- **EXCERPT TO READ**
The Artifacts Storage section allows you to configure an external storage (for example, an S3 bucket) for artifacts produced by your builds.

Related articles: Configuring Artifacts Storage | Artifacts Migration Tool

SSL / HTTPS Certificates

The SSL / HTTPS Certificates tab allows you to upload certificates that TeamCity will consider as trusted when establishing HTTPS/SSL connections.

Related article: Uploading SSL Certificates

VCS Auth Tokens

This tab allows you to keep track of existing access tokens and utilize a configured OAuth connection to issue new ones. Use these tokens to set up authentication settings for objects that require access to a 3rd-party service: VCS roots, Commit Status Publishers, Pull Requests, and so on.

Related article: Manage Refreshable Access Tokens

Untrusted Builds

Adding VCS Triggers to build configurations allows them to automatically run builds that process new commits. However, if your configuration targets a public repository and the Pull Requests feature is configured, this setup can pose a security risk: TeamCity can automatically start builds that process malicious changes from external users.

This section lets you define detailed conditions to control which pull requests are safe to process automatically and which require manual approval from designated team members.

Related article: Untrusted Builds

Project Isolation

TeamCity build configurations can use two types of dependencies to interact with other configurations:

These dependencies are set up in upstream configurations, which means administrators of other TeamCity projects can add dependencies on your configurations. If your project contains sensitive configurations that should not be triggered by or provide artifacts to external projects, use the Project Isolation settings to restrict access.

Related article: Securing Configurations

SSH Keys

This section allows you to upload (or generate new) private keys. These keys allow build configurations to check out repositories using SSH protocol.

Related article: SSH Keys Management

Report Tabs

If your reporting tool produces reports in HTML format, you can extend TeamCity with a custom tab to show the information provided by the third-party reporting tool.

Related article: Including Third-Party Reports in the Build Results

Usages Report

This tab is hidden by default and appears when you check which entities depend on a specific TeamCity object. It helps you see where the object is used and understand which parts of your CI workflow might be affected if you edit or delete it.

  • VCS roots — roots show the View usages link on their settings pages and inside the VCS Roots table. Click this link to view all build configurations to which this root is attached.

    Usages report for a VCS root
  • Templates — click the Usage tab of template settings to view all configurations that are based on this template, and all projects that use this template as a default one.

    Usages report for a template
  • Build configurations — click the Usage tab of configurations settings to view all configurations dependent on this one. Dependent configurations are those that have snapshot and/or artifact dependencies on this configuration.

- **SUPPLIED RECORDS**
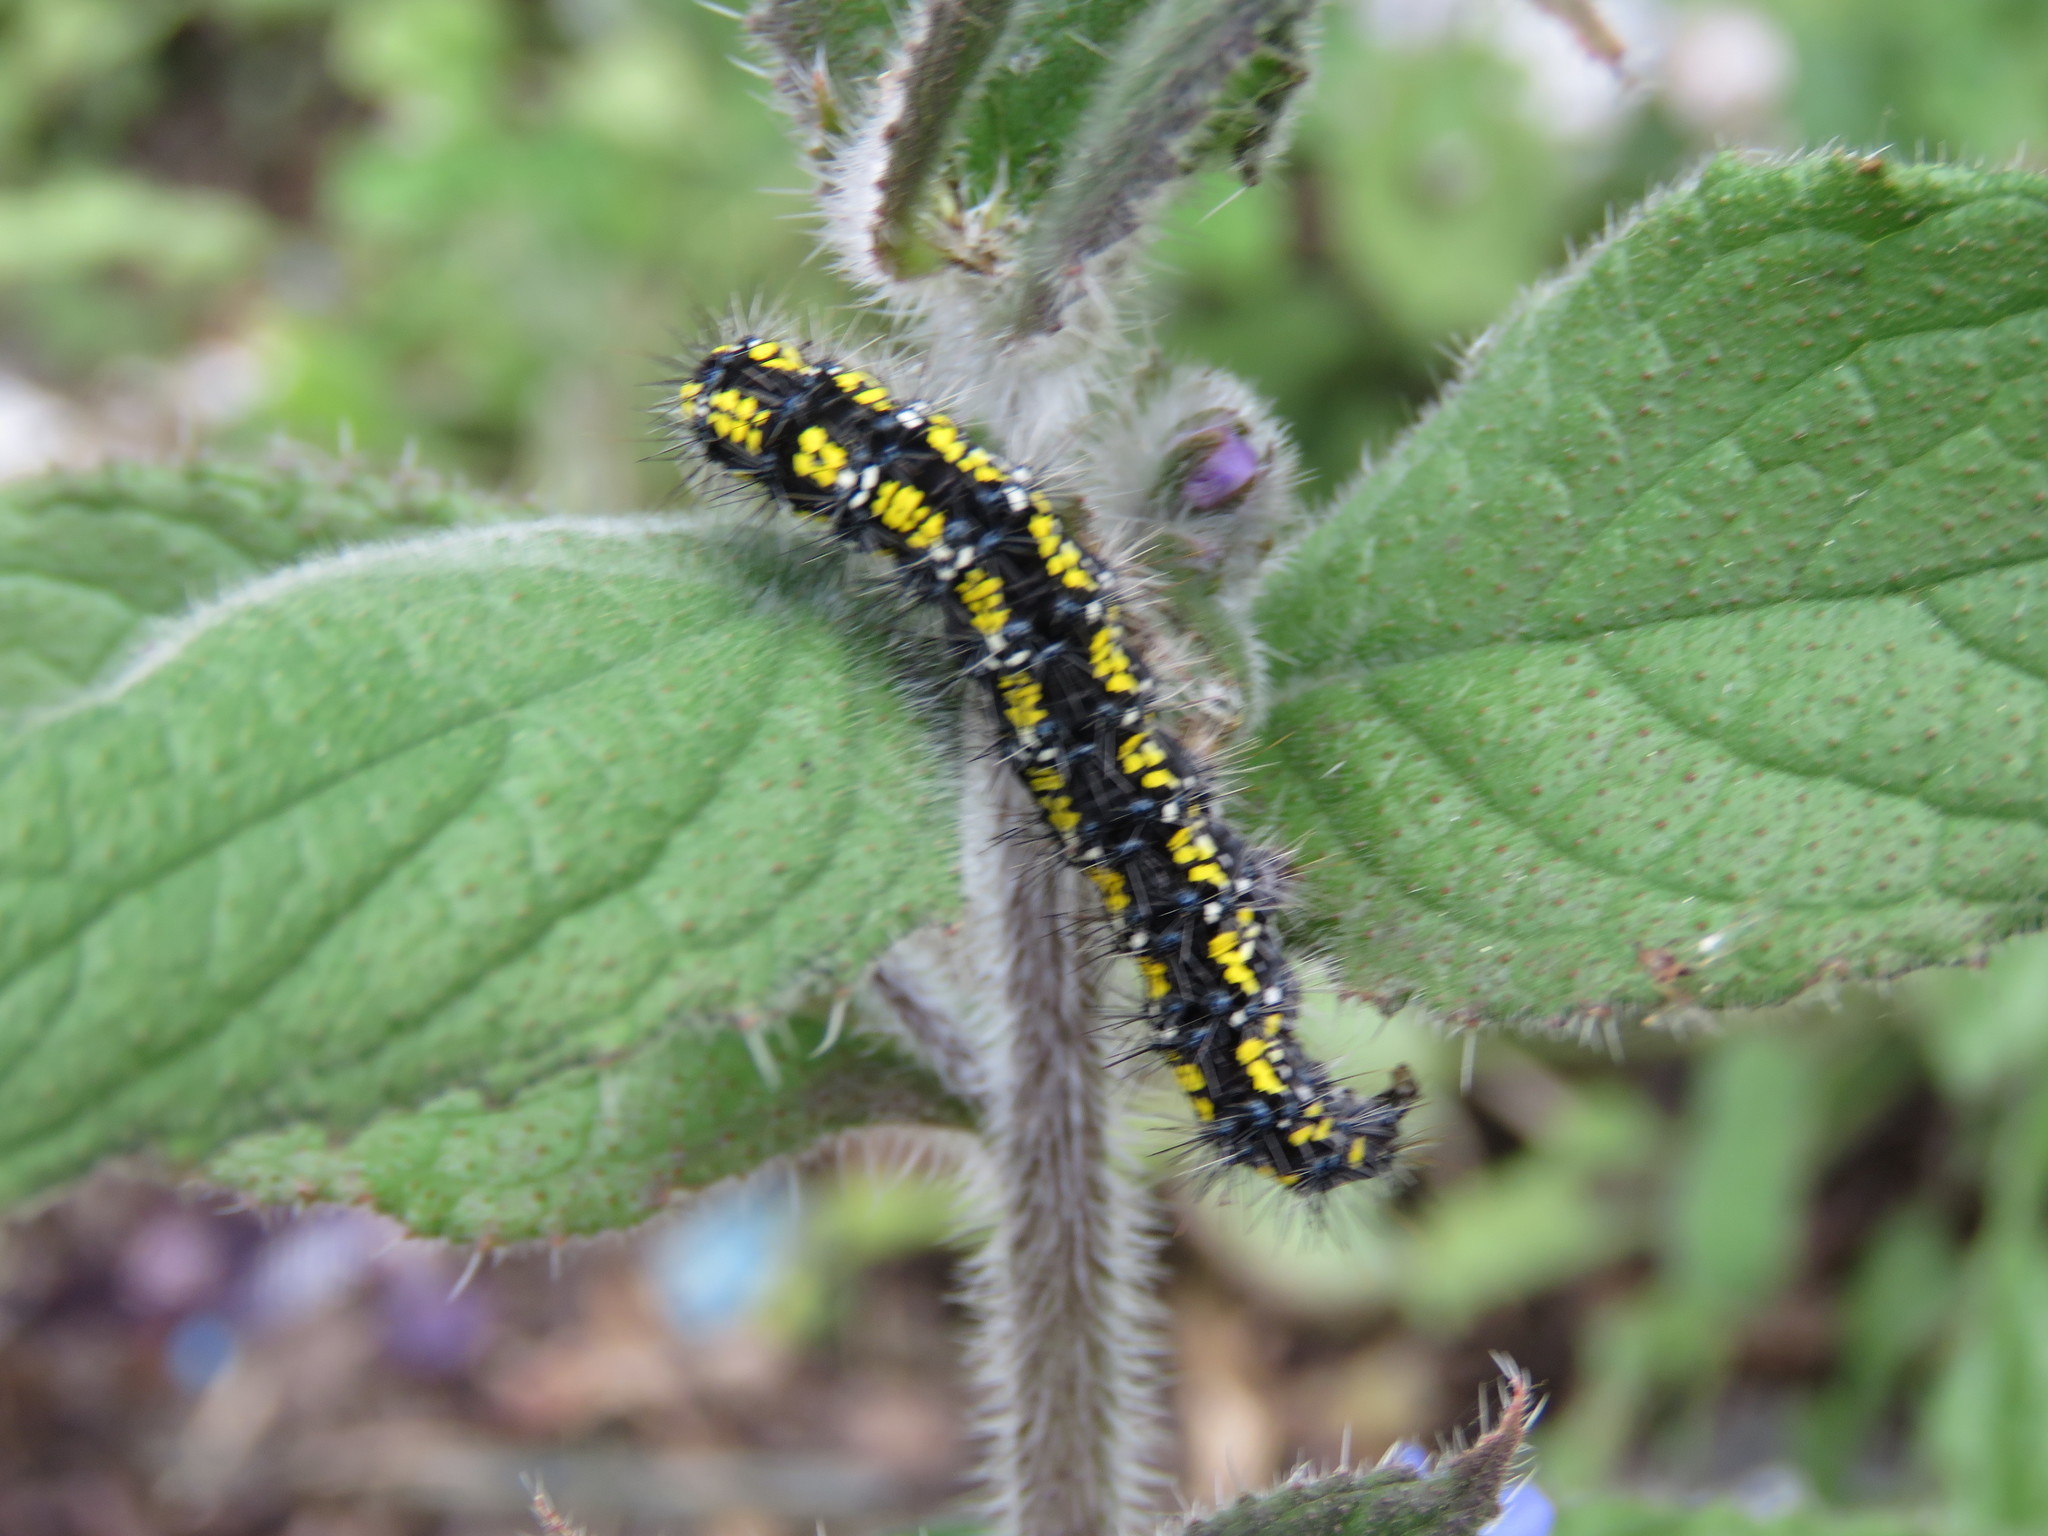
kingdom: Plantae
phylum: Tracheophyta
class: Magnoliopsida
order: Boraginales
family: Boraginaceae
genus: Pentaglottis
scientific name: Pentaglottis sempervirens
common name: Green alkanet
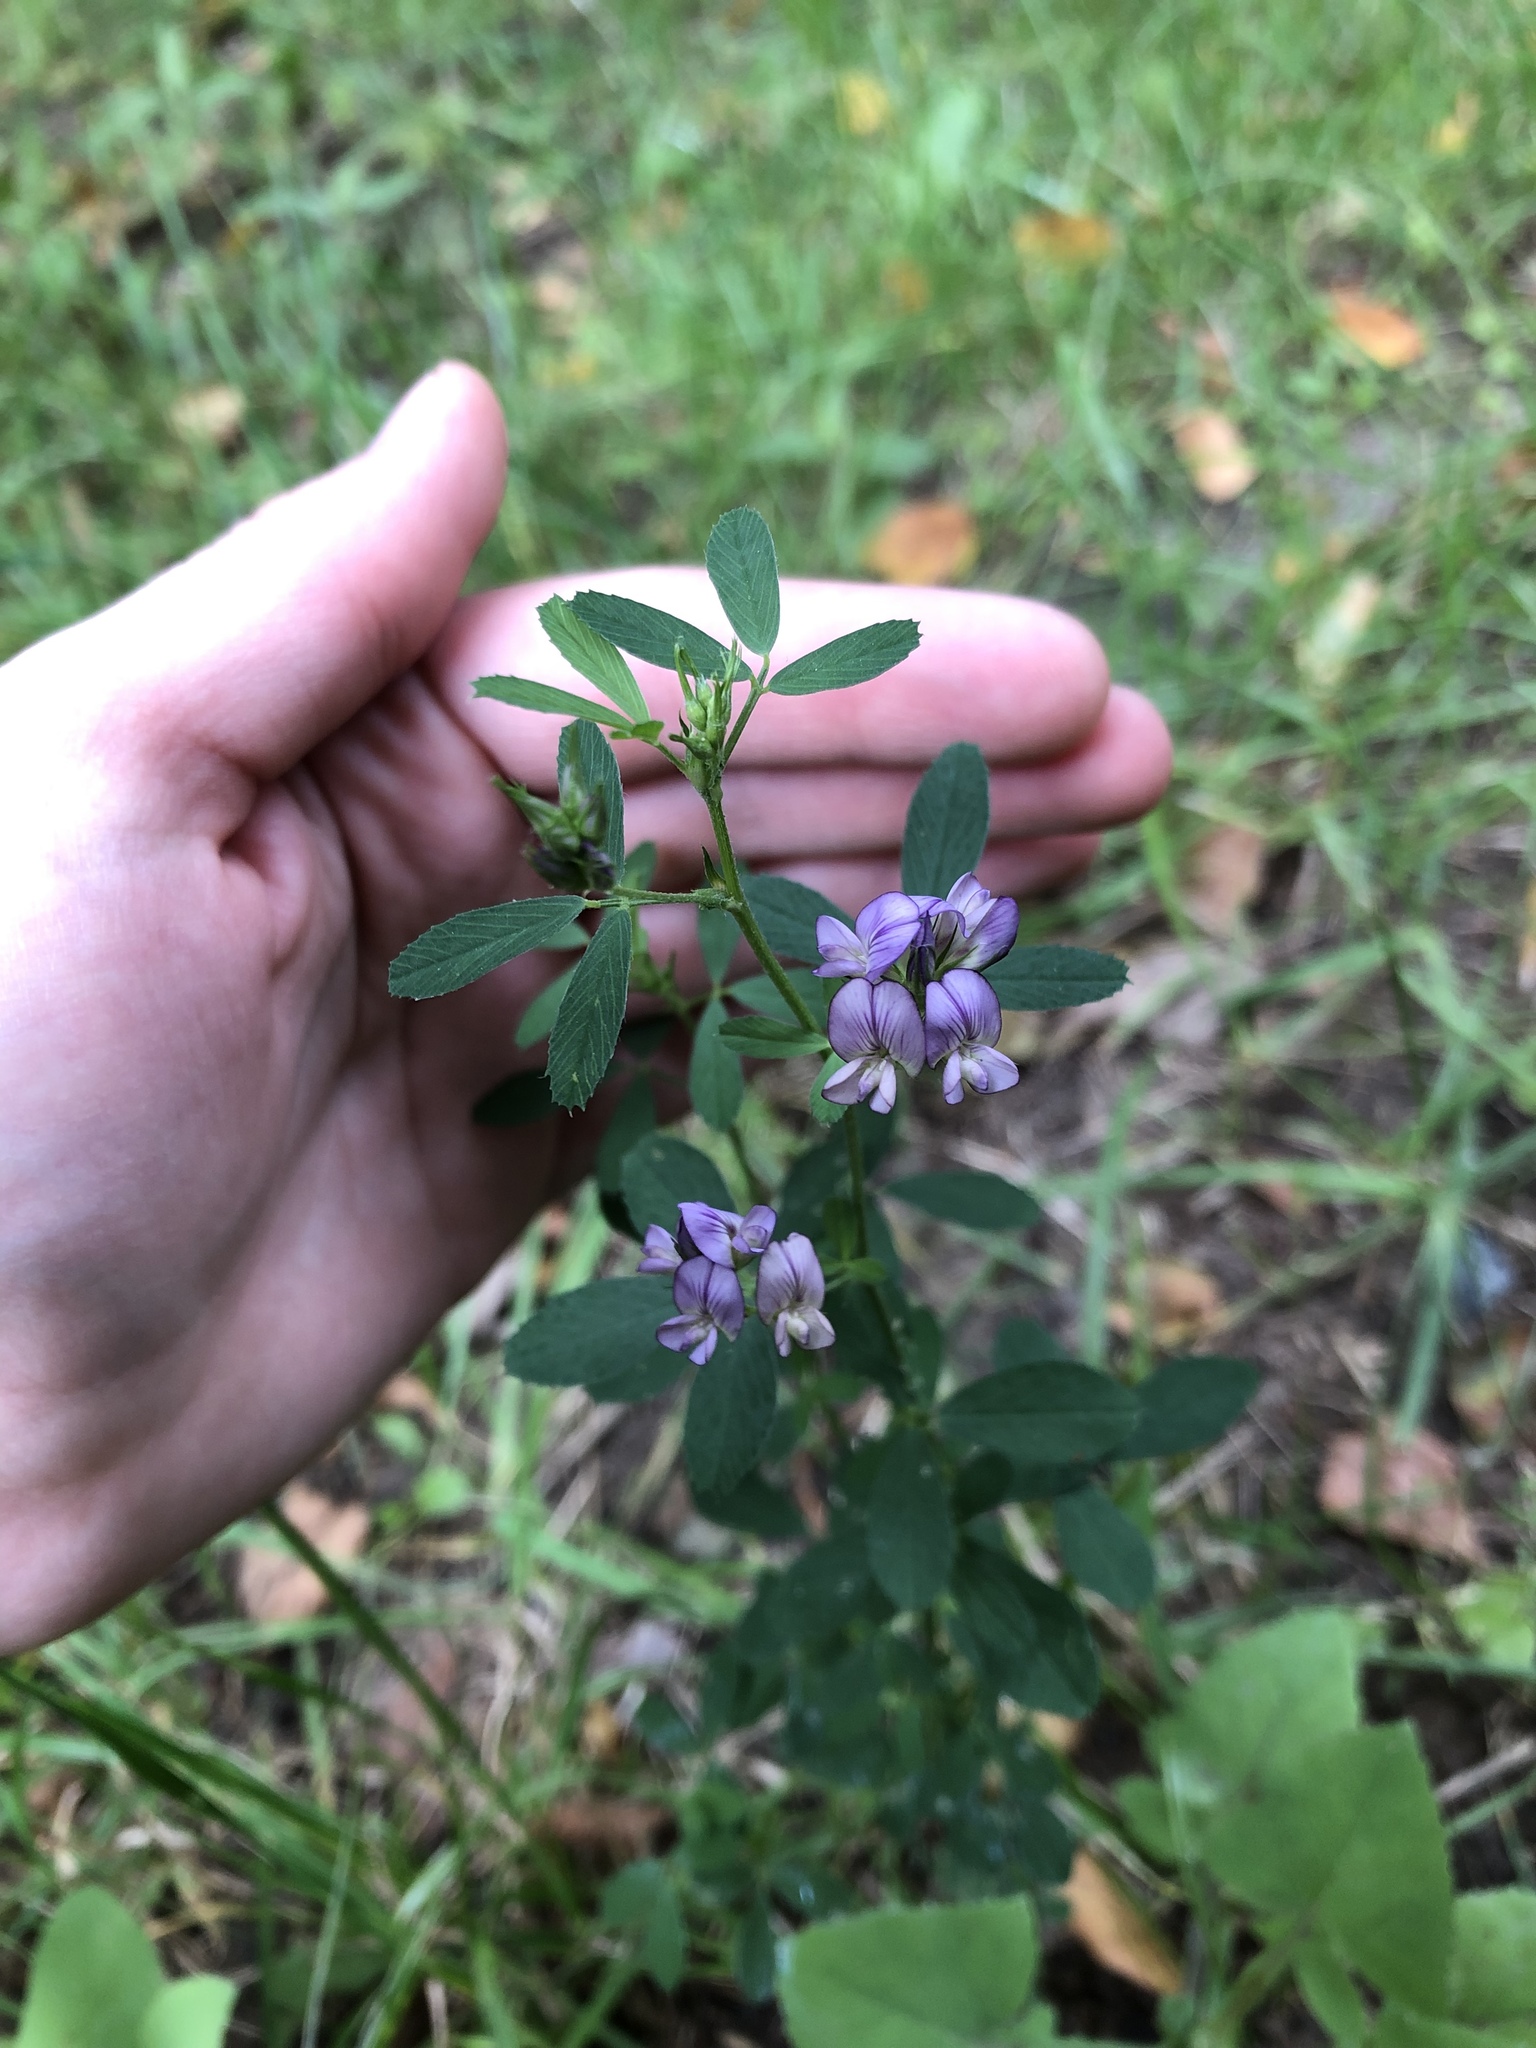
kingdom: Plantae
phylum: Tracheophyta
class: Magnoliopsida
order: Fabales
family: Fabaceae
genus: Medicago
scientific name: Medicago sativa
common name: Alfalfa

- **WORK REQUIRED**
Transcribe the passage of the TeamCity settings text from "This tab allows" to "designated team members.", keeping every word and punctuation mark unchanged.

- **WRITTEN SOLUTION**
This tab allows you to keep track of existing access tokens and utilize a configured OAuth connection to issue new ones. Use these tokens to set up authentication settings for objects that require access to a 3rd-party service: VCS roots, Commit Status Publishers, Pull Requests, and so on.

Related article: Manage Refreshable Access Tokens

Untrusted Builds

Adding VCS Triggers to build configurations allows them to automatically run builds that process new commits. However, if your configuration targets a public repository and the Pull Requests feature is configured, this setup can pose a security risk: TeamCity can automatically start builds that process malicious changes from external users.

This section lets you define detailed conditions to control which pull requests are safe to process automatically and which require manual approval from designated team members.